Problem
Rewrite the listing below with "locality" replaced by "site" at every occurrence. Leave everything else unchanged.

Source records
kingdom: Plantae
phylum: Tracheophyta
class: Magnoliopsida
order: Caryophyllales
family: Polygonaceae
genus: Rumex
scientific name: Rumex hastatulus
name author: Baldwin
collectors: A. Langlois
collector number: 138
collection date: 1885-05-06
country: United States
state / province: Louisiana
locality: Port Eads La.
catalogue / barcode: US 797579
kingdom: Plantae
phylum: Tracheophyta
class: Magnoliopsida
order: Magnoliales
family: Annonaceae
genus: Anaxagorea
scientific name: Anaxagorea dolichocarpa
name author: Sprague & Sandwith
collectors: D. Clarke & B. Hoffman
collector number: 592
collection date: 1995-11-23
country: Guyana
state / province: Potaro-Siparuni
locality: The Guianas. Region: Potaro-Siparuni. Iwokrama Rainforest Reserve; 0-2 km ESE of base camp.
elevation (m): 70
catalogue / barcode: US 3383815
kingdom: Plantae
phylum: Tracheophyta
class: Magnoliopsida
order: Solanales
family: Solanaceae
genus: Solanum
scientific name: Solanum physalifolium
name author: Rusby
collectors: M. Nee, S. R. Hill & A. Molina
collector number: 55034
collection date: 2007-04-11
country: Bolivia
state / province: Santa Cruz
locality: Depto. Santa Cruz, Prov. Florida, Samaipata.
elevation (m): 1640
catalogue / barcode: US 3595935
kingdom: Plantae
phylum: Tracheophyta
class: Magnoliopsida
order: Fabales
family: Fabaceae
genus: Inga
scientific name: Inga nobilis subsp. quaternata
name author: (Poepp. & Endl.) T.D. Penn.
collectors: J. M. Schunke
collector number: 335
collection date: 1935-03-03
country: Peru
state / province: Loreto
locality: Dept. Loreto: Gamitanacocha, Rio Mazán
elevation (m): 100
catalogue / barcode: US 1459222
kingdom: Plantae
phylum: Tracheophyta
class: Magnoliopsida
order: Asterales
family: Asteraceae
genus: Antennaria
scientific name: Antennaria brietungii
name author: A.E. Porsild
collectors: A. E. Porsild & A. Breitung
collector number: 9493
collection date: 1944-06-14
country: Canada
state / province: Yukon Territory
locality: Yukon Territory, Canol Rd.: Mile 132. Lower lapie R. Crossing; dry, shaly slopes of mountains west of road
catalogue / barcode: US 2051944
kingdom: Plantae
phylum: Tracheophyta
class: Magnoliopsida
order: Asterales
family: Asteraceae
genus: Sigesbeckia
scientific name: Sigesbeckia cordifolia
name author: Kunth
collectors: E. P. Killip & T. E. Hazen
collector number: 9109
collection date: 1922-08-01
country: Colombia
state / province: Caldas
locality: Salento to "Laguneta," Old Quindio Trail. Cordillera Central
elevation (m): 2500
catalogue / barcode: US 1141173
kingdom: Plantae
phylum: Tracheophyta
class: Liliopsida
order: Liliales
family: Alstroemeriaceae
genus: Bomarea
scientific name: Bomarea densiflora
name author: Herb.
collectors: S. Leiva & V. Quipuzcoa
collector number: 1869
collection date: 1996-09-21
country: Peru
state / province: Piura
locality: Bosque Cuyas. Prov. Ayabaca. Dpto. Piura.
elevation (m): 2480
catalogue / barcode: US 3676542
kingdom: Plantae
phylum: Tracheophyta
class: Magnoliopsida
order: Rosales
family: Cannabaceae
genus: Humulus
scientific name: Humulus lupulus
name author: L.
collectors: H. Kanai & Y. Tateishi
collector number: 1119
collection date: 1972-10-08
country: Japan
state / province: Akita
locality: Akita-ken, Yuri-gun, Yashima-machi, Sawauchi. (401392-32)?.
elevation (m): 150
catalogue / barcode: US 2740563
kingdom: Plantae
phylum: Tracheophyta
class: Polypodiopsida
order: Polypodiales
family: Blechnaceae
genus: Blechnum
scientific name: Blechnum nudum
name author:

Solution
kingdom: Plantae
phylum: Tracheophyta
class: Magnoliopsida
order: Caryophyllales
family: Polygonaceae
genus: Rumex
scientific name: Rumex hastatulus
name author: Baldwin
collectors: A. Langlois
collector number: 138
collection date: 1885-05-06
country: United States
state / province: Louisiana
site: Port Eads La.
catalogue / barcode: US 797579
kingdom: Plantae
phylum: Tracheophyta
class: Magnoliopsida
order: Magnoliales
family: Annonaceae
genus: Anaxagorea
scientific name: Anaxagorea dolichocarpa
name author: Sprague & Sandwith
collectors: D. Clarke & B. Hoffman
collector number: 592
collection date: 1995-11-23
country: Guyana
state / province: Potaro-Siparuni
site: The Guianas. Region: Potaro-Siparuni. Iwokrama Rainforest Reserve; 0-2 km ESE of base camp.
elevation (m): 70
catalogue / barcode: US 3383815
kingdom: Plantae
phylum: Tracheophyta
class: Magnoliopsida
order: Solanales
family: Solanaceae
genus: Solanum
scientific name: Solanum physalifolium
name author: Rusby
collectors: M. Nee, S. R. Hill & A. Molina
collector number: 55034
collection date: 2007-04-11
country: Bolivia
state / province: Santa Cruz
site: Depto. Santa Cruz, Prov. Florida, Samaipata.
elevation (m): 1640
catalogue / barcode: US 3595935
kingdom: Plantae
phylum: Tracheophyta
class: Magnoliopsida
order: Fabales
family: Fabaceae
genus: Inga
scientific name: Inga nobilis subsp. quaternata
name author: (Poepp. & Endl.) T.D. Penn.
collectors: J. M. Schunke
collector number: 335
collection date: 1935-03-03
country: Peru
state / province: Loreto
site: Dept. Loreto: Gamitanacocha, Rio Mazán
elevation (m): 100
catalogue / barcode: US 1459222
kingdom: Plantae
phylum: Tracheophyta
class: Magnoliopsida
order: Asterales
family: Asteraceae
genus: Antennaria
scientific name: Antennaria brietungii
name author: A.E. Porsild
collectors: A. E. Porsild & A. Breitung
collector number: 9493
collection date: 1944-06-14
country: Canada
state / province: Yukon Territory
site: Yukon Territory, Canol Rd.: Mile 132. Lower lapie R. Crossing; dry, shaly slopes of mountains west of road
catalogue / barcode: US 2051944
kingdom: Plantae
phylum: Tracheophyta
class: Magnoliopsida
order: Asterales
family: Asteraceae
genus: Sigesbeckia
scientific name: Sigesbeckia cordifolia
name author: Kunth
collectors: E. P. Killip & T. E. Hazen
collector number: 9109
collection date: 1922-08-01
country: Colombia
state / province: Caldas
site: Salento to "Laguneta," Old Quindio Trail. Cordillera Central
elevation (m): 2500
catalogue / barcode: US 1141173
kingdom: Plantae
phylum: Tracheophyta
class: Liliopsida
order: Liliales
family: Alstroemeriaceae
genus: Bomarea
scientific name: Bomarea densiflora
name author: Herb.
collectors: S. Leiva & V. Quipuzcoa
collector number: 1869
collection date: 1996-09-21
country: Peru
state / province: Piura
site: Bosque Cuyas. Prov. Ayabaca. Dpto. Piura.
elevation (m): 2480
catalogue / barcode: US 3676542
kingdom: Plantae
phylum: Tracheophyta
class: Magnoliopsida
order: Rosales
family: Cannabaceae
genus: Humulus
scientific name: Humulus lupulus
name author: L.
collectors: H. Kanai & Y. Tateishi
collector number: 1119
collection date: 1972-10-08
country: Japan
state / province: Akita
site: Akita-ken, Yuri-gun, Yashima-machi, Sawauchi. (401392-32)?.
elevation (m): 150
catalogue / barcode: US 2740563
kingdom: Plantae
phylum: Tracheophyta
class: Polypodiopsida
order: Polypodiales
family: Blechnaceae
genus: Blechnum
scientific name: Blechnum nudum
name author:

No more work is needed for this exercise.